-------- Input rows --------

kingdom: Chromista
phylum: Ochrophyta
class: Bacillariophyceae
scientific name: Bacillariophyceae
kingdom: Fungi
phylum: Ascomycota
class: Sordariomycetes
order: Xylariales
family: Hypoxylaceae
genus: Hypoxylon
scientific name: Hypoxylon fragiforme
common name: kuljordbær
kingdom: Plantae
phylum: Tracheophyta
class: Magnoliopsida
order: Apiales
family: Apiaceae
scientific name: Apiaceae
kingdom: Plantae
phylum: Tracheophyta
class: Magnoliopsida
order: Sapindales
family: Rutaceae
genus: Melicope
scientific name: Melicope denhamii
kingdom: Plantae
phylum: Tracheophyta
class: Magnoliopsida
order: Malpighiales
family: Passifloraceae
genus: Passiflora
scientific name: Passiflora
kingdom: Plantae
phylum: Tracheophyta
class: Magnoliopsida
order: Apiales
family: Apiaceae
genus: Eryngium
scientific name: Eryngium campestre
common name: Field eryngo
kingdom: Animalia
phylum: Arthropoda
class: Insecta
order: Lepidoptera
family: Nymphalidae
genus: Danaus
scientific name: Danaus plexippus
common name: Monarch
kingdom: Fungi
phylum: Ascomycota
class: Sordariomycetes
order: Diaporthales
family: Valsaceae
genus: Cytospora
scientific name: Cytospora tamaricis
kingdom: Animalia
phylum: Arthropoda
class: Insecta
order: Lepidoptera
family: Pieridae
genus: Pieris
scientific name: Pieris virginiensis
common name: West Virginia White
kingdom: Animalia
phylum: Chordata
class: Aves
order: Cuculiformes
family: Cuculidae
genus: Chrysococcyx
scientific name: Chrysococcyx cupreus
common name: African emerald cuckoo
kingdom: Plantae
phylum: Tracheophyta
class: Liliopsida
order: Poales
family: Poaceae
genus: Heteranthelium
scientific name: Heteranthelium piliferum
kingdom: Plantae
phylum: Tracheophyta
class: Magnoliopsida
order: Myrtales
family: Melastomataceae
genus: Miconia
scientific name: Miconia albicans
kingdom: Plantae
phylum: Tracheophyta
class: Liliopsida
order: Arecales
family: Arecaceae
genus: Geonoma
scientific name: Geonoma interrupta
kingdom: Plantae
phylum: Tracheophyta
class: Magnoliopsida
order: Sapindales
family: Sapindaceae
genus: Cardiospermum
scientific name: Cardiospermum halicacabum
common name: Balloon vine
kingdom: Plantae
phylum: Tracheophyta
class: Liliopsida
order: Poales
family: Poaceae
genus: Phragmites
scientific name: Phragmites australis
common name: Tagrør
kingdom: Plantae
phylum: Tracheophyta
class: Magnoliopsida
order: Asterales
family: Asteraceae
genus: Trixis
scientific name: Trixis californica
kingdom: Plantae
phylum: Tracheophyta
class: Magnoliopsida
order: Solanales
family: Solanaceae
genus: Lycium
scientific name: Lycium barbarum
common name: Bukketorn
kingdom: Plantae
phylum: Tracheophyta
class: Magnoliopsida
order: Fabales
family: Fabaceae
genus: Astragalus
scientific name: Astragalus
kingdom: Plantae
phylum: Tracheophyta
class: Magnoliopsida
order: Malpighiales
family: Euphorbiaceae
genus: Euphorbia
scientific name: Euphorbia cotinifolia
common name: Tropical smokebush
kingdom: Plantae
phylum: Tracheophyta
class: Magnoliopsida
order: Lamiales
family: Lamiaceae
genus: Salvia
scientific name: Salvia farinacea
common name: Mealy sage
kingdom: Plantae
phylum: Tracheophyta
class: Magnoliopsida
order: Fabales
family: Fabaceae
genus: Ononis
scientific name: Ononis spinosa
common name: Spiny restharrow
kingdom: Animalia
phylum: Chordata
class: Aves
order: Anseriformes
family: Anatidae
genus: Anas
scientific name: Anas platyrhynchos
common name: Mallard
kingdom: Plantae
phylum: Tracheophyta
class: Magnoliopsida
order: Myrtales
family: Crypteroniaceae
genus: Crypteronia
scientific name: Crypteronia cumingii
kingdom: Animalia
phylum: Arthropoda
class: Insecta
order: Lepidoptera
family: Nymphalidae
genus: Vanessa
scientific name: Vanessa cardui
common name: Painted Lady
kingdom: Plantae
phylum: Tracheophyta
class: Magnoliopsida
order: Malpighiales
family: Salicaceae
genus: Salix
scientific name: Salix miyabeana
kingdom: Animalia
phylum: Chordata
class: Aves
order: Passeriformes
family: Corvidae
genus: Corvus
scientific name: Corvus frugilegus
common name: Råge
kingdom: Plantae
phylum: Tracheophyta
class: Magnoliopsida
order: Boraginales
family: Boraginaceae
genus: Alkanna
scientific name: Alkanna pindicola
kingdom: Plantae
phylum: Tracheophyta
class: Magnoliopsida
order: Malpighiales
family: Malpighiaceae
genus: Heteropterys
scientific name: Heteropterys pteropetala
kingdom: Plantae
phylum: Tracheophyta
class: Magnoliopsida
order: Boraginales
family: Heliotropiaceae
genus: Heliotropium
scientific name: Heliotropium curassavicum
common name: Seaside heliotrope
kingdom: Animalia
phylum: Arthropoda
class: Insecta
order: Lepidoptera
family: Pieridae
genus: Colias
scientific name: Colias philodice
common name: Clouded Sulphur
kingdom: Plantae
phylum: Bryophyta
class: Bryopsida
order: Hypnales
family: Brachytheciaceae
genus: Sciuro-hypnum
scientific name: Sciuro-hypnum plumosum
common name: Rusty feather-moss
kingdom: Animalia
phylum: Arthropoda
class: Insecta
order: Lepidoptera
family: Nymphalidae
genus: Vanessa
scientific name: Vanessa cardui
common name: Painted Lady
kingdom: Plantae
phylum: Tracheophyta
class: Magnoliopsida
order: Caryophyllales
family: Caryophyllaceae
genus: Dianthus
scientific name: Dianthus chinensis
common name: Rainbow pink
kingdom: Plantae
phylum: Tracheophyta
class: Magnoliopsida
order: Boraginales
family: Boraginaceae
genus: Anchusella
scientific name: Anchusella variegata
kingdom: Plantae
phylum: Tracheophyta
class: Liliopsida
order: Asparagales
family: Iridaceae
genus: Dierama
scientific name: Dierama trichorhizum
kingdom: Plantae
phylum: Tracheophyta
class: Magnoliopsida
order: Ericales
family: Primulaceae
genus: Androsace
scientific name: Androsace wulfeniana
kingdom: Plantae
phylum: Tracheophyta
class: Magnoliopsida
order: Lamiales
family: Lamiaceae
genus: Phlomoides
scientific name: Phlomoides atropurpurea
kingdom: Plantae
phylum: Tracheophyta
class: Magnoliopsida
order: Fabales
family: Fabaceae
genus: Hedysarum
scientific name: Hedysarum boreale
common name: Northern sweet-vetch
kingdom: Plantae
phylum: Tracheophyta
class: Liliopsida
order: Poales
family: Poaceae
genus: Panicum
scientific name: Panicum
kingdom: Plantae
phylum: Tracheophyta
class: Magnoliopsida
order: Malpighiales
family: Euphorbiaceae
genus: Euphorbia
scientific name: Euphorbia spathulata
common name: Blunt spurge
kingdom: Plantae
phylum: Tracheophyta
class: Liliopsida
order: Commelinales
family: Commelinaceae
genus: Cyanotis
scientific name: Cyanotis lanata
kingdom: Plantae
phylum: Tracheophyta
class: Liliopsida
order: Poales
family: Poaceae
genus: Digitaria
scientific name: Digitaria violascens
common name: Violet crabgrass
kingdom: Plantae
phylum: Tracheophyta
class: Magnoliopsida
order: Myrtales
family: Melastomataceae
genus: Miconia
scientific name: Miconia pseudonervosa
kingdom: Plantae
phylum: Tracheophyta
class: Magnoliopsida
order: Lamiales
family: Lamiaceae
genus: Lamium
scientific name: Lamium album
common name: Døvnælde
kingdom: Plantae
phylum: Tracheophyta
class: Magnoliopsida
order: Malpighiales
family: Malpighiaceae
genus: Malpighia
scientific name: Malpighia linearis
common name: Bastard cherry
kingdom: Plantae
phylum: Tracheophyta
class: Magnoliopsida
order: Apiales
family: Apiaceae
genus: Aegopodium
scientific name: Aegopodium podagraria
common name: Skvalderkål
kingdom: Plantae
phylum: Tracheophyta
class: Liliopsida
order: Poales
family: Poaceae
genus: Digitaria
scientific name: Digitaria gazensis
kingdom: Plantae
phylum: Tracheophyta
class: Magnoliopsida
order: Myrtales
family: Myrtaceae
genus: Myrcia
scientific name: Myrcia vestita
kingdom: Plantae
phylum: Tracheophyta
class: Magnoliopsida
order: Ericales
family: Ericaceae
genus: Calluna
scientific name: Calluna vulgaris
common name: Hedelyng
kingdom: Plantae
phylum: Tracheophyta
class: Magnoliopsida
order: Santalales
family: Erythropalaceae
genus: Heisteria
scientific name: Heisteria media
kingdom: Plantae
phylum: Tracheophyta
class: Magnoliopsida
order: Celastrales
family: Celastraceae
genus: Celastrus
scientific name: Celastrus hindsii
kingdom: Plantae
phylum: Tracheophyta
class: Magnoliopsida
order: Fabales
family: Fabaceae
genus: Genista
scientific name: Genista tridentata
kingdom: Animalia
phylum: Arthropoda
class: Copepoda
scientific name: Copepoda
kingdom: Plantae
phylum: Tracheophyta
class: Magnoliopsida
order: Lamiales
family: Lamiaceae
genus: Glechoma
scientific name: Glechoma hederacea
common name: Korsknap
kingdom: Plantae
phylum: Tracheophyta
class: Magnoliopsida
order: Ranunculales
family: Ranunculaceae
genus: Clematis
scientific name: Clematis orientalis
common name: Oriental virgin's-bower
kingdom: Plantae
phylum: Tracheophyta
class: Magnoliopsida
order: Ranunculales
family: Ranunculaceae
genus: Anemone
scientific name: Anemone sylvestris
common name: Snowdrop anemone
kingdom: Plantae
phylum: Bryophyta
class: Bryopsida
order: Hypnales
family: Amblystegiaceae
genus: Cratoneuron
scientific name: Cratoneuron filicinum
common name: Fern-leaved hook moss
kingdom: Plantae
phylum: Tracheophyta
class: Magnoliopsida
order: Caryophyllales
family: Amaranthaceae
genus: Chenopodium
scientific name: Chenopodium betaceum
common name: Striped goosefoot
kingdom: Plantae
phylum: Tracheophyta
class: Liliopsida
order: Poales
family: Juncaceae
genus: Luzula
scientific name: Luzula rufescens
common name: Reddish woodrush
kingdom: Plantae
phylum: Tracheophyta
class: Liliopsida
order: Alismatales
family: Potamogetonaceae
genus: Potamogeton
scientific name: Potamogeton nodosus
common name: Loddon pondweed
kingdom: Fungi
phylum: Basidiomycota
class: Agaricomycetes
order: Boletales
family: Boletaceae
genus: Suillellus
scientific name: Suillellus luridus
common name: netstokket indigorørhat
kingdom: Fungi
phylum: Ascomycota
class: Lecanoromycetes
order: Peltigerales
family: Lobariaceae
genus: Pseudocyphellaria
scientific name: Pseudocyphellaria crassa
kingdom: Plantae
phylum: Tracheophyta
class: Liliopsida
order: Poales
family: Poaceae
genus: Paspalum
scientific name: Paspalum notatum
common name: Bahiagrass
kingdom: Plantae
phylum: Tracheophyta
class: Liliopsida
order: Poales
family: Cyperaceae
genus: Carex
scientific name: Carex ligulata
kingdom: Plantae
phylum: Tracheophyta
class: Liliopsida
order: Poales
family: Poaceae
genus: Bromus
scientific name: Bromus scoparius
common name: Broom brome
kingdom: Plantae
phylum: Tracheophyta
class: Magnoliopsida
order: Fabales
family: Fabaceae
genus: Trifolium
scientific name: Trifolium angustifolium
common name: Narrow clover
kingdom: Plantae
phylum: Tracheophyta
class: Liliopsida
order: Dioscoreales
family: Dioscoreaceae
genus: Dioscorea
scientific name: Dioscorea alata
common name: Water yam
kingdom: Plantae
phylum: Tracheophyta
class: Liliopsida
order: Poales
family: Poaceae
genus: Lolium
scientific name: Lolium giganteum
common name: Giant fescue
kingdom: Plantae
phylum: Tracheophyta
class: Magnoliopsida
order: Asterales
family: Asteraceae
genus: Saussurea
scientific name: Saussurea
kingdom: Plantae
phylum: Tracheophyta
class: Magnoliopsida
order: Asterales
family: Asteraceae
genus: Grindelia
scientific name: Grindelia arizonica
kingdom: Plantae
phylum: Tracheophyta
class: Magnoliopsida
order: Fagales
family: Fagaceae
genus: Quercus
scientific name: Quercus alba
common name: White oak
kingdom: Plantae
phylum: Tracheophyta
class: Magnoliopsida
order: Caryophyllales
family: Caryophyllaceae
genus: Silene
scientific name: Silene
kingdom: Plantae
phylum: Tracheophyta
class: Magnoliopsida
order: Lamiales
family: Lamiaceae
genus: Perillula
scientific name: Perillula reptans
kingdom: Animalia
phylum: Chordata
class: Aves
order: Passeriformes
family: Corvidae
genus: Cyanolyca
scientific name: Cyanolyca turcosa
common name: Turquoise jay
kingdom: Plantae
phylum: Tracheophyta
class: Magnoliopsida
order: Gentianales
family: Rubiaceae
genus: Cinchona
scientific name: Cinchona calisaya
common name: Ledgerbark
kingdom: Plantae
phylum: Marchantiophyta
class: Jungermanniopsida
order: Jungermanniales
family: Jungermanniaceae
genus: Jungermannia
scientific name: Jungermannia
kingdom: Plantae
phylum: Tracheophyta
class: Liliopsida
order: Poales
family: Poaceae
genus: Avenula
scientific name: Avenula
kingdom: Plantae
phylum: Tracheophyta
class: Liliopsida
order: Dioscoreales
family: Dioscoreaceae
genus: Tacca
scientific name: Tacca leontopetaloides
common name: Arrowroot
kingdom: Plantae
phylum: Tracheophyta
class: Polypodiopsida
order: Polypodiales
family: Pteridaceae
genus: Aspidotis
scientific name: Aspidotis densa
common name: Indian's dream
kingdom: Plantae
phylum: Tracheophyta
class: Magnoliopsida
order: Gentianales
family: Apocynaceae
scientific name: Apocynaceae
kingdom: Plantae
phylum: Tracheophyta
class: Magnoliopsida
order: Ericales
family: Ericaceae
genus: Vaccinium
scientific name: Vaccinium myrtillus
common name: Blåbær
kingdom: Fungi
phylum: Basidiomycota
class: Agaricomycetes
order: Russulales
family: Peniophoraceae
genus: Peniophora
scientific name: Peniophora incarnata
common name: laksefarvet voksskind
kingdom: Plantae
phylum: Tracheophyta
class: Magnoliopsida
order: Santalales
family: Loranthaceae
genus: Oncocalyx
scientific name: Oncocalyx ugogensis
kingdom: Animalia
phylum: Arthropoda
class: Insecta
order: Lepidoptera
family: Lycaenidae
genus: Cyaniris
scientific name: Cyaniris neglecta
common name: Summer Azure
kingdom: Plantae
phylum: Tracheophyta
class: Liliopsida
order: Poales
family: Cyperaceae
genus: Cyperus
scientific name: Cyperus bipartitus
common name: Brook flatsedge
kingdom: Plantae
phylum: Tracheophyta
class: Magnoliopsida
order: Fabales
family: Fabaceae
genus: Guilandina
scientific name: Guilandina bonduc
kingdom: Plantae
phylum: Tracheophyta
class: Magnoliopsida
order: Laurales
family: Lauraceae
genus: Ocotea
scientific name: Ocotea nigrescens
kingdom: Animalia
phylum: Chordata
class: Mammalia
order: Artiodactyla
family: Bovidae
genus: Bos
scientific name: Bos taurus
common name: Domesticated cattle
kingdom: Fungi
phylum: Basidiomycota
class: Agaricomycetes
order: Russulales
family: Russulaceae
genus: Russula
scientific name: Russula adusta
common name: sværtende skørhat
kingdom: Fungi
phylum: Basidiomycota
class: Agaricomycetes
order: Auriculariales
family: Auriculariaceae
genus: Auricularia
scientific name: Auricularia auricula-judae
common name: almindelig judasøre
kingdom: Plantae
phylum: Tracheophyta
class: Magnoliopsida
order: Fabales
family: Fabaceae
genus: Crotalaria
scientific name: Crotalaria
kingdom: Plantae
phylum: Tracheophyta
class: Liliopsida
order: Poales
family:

--------

* Short exercise:
Render the lines of the entries as a Markdown table with two columns, "Row" and "Line". Begin with the first line of the entries, stop after the line that contains "genus: Eryngium", number each row, and omit blank lines.

* Exercise result:
| Row | Line |
|---|---|
| 1 | kingdom: Chromista |
| 2 | phylum: Ochrophyta |
| 3 | class: Bacillariophyceae |
| 4 | scientific name: Bacillariophyceae |
| 5 | kingdom: Fungi |
| 6 | phylum: Ascomycota |
| 7 | class: Sordariomycetes |
| 8 | order: Xylariales |
| 9 | family: Hypoxylaceae |
| 10 | genus: Hypoxylon |
| 11 | scientific name: Hypoxylon fragiforme |
| 12 | common name: kuljordbær |
| 13 | kingdom: Plantae |
| 14 | phylum: Tracheophyta |
| 15 | class: Magnoliopsida |
| 16 | order: Apiales |
| 17 | family: Apiaceae |
| 18 | scientific name: Apiaceae |
| 19 | kingdom: Plantae |
| 20 | phylum: Tracheophyta |
| 21 | class: Magnoliopsida |
| 22 | order: Sapindales |
| 23 | family: Rutaceae |
| 24 | genus: Melicope |
| 25 | scientific name: Melicope denhamii |
| 26 | kingdom: Plantae |
| 27 | phylum: Tracheophyta |
| 28 | class: Magnoliopsida |
| 29 | order: Malpighiales |
| 30 | family: Passifloraceae |
| 31 | genus: Passiflora |
| 32 | scientific name: Passiflora |
| 33 | kingdom: Plantae |
| 34 | phylum: Tracheophyta |
| 35 | class: Magnoliopsida |
| 36 | order: Apiales |
| 37 | family: Apiaceae |
| 38 | genus: Eryngium |